• _REQUIREMENT_: Write only the number of lines in the entries below that contain the string "zmin".

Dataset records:
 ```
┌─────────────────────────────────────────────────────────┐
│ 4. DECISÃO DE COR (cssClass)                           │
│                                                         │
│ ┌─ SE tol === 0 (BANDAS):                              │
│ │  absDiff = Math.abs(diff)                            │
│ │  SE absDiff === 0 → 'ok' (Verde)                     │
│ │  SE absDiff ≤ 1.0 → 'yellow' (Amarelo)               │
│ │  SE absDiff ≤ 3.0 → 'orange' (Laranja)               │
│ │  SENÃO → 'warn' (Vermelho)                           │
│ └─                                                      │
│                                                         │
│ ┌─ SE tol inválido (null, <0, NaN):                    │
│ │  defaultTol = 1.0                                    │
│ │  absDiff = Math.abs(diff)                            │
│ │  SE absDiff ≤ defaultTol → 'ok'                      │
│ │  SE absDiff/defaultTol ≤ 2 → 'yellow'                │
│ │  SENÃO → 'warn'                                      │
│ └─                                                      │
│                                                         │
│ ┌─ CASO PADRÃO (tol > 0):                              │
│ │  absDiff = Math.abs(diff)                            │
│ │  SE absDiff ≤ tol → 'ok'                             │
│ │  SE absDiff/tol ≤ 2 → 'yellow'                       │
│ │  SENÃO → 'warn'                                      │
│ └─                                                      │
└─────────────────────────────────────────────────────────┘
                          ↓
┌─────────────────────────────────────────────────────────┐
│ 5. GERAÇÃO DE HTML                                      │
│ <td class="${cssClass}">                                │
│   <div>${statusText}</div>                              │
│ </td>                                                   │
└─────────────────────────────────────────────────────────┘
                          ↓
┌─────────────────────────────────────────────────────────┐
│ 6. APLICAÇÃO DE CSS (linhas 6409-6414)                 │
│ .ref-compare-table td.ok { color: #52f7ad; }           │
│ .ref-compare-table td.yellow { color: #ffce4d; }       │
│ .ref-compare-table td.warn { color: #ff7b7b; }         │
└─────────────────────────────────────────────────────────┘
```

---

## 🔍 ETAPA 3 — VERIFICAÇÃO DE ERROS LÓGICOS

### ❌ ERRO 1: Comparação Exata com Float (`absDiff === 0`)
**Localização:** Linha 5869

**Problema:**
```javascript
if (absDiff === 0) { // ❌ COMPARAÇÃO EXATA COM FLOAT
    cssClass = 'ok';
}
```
...
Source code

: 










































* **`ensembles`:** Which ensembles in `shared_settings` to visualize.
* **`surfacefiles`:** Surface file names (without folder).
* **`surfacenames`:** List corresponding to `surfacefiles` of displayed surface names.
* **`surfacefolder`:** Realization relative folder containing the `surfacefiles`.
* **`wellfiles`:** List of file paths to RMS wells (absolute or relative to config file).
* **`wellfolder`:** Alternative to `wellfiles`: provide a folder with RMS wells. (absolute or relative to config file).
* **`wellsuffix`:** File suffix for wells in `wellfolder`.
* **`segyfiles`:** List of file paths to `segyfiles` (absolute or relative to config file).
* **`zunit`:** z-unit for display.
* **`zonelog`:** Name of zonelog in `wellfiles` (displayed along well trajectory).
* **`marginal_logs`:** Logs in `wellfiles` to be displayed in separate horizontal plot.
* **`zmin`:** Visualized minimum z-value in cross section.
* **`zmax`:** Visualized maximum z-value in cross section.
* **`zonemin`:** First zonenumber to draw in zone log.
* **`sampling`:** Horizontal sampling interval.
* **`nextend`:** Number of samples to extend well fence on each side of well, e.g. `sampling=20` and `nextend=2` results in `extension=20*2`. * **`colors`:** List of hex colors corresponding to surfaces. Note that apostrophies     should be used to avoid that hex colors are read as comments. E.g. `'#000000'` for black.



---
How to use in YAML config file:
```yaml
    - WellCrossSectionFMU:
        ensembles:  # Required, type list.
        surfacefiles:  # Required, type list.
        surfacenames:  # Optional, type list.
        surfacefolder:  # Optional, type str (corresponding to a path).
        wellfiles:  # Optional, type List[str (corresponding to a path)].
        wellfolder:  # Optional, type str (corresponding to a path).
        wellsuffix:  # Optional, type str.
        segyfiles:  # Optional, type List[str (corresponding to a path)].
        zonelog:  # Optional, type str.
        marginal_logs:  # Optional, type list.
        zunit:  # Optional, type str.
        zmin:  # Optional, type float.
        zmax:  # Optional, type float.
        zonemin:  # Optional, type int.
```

• _SOLUTION TO THIS EXERCISE_: 2